Assignment 3
Due date: Tuesday, June 4th, 2024 at midnight.
An active area of research is the use of neural networks to predict the properties of chemicals. Being able to predict a chemical's properties without actually needing to manufacture the chemical first would allow much-more rapid development of possible drug candidates, or other chemicals, and potentially the ability to discover or create chemicals with custom properties. This assignment will explore a somewhat aesthetic application of such neural networks.
Consider the Leffingwell Odor Dataset, a data set "of more than 4,100 perfumery materials". This data is most easily downloaded using the pyrfume
Python package. However, if this fails you can download the data here.
$
$ pip install pyrfume
$
$ python
>>> import pyrfume
>>> data = pyrfume.load_data('leffingwell/behavior.csv', remote = True)
>>>
>>> data.shape
(3523, 114)
>>>
There are many ways to numerically represent a chemical. One way is to represent the chemical as an ASCII string, in SMILES format. The data aforedownloaded will be a pandas
DataFrame. The first column will be the SMILES representation of the given chemical. The remaining 113 columns will be labels which experts have given these chemicals. These labels include "almond", "tomato", "vanilla", and many others.
The goal of this assignment is to create a Graph Convolutional Network to categorize the various chemicals into their respective labels. To do this, however, we need a way to converting the SMILES representation of the chemical into a graph. I have shamelessly stolen and modified some code from here which converts a SMILES string into an array of node types (atomic types) and an adjacency matrix. You can download the modified code here.
It turns out that the largest atom in this dataset is sulfur, so we can specify the maximum number of atom types to be 16. (This could be optimized, as several of the elements between 1 and 16 (He for example) are obviously not included.)
>>> data.iloc[0][0]
'CC(C)CC(C)(O)C1CCCS1'
>>>
>>> import smiles
>>> nodes, adj = smiles.smiles2graph(data.iloc[0][0], 16)
>>>
>>> nodes.shape
(32, 16)
>>> adj.shape
(32, 32)
>>>
If you look closely at the 113 labels for each chemical, you'll notice that most of the chemicals have 4 or 5 different labels. This is not a regular single-label multi-class problem (the type we have done thus far), but is rather what is known as a multi-label multi-class problem. In this case we use sigmoid as our output activation function (rather than softmax). Similarly, the "binary_accuracy" metric should be used rather than "accuracy".

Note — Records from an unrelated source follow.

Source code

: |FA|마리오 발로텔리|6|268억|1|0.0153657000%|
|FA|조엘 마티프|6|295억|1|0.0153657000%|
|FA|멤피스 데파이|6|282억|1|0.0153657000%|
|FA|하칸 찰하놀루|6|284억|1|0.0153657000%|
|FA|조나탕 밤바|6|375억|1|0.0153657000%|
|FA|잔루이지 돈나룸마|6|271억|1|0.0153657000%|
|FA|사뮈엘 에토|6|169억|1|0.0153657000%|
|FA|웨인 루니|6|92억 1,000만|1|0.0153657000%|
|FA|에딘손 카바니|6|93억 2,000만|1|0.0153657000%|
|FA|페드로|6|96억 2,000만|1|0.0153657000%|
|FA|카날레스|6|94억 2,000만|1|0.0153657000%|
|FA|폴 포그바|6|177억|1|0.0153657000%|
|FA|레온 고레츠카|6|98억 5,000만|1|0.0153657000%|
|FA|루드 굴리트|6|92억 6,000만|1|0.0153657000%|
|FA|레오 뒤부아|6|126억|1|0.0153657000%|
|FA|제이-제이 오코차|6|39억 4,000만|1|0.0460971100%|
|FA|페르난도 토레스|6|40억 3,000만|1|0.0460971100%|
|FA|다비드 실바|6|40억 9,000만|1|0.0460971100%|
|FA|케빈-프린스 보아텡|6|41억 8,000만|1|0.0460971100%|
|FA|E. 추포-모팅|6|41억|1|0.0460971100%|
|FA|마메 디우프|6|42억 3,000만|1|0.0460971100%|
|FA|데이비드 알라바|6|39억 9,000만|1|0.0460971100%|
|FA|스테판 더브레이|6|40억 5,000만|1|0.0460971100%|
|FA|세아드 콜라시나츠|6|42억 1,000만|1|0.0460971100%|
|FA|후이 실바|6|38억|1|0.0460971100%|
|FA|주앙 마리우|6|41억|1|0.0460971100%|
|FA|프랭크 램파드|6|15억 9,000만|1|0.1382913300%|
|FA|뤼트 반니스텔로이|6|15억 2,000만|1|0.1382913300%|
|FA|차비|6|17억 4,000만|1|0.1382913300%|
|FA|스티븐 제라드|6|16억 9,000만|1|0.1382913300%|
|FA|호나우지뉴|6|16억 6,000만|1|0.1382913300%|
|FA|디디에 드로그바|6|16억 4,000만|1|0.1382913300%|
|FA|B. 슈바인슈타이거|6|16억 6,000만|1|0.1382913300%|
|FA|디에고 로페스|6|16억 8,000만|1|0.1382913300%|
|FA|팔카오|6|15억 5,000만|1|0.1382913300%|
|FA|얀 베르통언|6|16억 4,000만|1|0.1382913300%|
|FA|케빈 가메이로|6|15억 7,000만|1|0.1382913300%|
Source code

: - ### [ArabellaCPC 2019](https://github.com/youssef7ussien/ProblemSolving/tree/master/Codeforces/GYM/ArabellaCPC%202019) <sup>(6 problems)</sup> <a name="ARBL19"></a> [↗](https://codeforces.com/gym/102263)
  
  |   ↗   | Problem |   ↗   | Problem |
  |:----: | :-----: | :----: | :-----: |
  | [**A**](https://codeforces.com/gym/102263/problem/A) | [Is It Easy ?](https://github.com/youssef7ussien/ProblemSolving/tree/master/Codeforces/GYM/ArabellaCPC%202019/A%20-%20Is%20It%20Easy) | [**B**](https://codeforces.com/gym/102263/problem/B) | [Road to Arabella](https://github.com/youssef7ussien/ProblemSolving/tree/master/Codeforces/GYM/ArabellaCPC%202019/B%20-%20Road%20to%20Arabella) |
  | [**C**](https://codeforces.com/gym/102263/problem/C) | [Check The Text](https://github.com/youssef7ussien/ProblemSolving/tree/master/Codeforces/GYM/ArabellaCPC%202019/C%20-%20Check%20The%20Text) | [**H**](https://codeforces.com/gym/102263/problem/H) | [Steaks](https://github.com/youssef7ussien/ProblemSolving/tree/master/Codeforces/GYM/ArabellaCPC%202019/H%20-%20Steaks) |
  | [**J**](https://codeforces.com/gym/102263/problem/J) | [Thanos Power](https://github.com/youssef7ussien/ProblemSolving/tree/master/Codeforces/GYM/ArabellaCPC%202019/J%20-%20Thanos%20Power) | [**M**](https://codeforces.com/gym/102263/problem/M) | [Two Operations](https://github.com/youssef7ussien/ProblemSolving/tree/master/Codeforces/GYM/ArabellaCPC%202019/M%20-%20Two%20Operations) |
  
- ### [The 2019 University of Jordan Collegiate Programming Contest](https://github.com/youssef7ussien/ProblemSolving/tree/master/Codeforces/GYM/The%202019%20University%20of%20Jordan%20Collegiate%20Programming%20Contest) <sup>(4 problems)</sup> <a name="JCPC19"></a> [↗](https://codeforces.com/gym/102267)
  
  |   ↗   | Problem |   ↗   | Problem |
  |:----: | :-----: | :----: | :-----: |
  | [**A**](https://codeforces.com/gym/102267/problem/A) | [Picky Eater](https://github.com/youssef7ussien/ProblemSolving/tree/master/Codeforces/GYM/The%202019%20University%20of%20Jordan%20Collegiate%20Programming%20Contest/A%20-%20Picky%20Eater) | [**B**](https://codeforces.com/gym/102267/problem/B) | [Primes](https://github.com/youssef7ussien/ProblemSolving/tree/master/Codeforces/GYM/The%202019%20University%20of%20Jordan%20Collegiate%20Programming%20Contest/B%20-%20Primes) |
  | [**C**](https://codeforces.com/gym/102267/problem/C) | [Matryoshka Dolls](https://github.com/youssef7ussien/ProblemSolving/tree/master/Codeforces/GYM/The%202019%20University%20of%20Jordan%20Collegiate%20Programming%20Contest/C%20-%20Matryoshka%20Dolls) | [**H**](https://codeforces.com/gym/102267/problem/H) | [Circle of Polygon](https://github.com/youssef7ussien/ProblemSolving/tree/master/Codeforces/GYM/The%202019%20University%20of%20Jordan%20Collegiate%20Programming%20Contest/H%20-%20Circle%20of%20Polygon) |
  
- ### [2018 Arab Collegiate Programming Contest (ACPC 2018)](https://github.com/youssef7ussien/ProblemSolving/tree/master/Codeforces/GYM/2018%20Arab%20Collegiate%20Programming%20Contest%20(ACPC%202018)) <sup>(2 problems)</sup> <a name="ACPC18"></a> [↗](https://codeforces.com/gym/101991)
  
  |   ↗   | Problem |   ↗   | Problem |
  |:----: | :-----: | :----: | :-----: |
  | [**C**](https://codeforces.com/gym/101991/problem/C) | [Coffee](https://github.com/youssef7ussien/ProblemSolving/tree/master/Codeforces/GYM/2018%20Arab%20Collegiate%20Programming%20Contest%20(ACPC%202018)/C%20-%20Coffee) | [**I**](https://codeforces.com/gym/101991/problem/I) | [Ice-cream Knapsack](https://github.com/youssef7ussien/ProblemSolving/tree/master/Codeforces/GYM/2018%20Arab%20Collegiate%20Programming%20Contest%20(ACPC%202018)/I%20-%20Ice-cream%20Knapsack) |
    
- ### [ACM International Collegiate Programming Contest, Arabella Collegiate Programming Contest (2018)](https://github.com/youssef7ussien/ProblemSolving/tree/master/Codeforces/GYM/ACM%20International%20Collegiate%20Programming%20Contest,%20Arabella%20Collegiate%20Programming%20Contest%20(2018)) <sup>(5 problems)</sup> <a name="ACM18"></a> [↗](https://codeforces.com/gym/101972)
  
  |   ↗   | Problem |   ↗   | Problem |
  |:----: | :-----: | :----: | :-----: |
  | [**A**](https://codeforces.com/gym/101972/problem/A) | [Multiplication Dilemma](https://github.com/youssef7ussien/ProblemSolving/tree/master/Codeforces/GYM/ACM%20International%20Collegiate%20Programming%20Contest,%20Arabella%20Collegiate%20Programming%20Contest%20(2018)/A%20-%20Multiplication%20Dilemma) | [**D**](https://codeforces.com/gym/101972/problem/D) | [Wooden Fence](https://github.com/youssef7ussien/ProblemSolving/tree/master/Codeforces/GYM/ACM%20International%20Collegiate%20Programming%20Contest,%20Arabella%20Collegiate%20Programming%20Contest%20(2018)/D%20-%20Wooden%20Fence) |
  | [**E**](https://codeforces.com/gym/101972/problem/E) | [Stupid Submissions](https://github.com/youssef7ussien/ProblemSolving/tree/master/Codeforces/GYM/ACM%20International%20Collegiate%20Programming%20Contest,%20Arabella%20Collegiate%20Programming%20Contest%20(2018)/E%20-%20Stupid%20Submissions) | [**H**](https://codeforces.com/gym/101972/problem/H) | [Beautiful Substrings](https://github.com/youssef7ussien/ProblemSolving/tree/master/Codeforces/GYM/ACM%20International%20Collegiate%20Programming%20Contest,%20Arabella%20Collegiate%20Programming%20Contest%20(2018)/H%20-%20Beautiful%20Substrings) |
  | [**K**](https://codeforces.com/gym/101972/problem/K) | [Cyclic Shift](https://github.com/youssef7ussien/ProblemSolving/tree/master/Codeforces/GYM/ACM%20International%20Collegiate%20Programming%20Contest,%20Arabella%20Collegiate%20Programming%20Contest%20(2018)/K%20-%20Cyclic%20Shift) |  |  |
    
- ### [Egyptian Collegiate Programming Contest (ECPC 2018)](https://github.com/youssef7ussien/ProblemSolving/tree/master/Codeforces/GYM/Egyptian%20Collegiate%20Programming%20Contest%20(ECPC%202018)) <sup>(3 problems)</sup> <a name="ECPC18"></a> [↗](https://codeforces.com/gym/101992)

Furthermore, because there are 113 categories but only 4 or 5 are non-zero, this data suffers from extreme class imbalance. If we just use binary crossentropy as our loss function (rather than categorical crossentropy), which would be the normal loss function to use under these circumstances, we will get a very high accuracy, but a very poorly performing model. Why? Because the model will just output zeros for every category, and get a very high accuracy. To get around this problem, create a custom loss function that will only compare the output the model generates for those categories that are non-zero for the actual data. Similarly, create a new accuracy metric which only gives the accuracy for those categories which are non-zero for the true data.
Create a Python script, called "leffingwell_gcn.py", which performs the following steps:
- reads in the Leffingwell Odor data set.
- splits the data into training and testing data sets,
- builds an graph convolutional neural network, using Keras, to predict the labels of the chemicals,
- trains the network on the training data, using your custom loss function, and prints out the final training accuracy,
- evaluates the network on the test data, and prints out the test accuracy.
Your script will be tested from the Linux command line, thus:
$ python leffington_gcn.py
Reading Leffington data.
Building network.
Training network.
The training score is [0.1103, 0.9671]
The test score is [0.1130, 0.9675]
$
Thus far I've been able to get about 16% accuracy on the test data for those categories that are non-zero.
Submit your various Python files.
Assignments will be graded on a 10 point basis.
Due date is June 4th 2024 (midnight), with 0.5 penalty point per day off for late submission until the cut-off date of June 11th, at 11:00am.